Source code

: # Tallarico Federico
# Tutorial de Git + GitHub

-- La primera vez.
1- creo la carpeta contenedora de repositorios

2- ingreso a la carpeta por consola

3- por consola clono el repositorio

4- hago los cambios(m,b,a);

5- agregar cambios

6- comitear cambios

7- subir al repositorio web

○ ○ ○ ○ ○ ○ ○

Written task:
For the word "consola", go through the records and show each line that carries it.

Output for this exercise:
2- ingreso a la carpeta por consola
3- por consola clono el repositorio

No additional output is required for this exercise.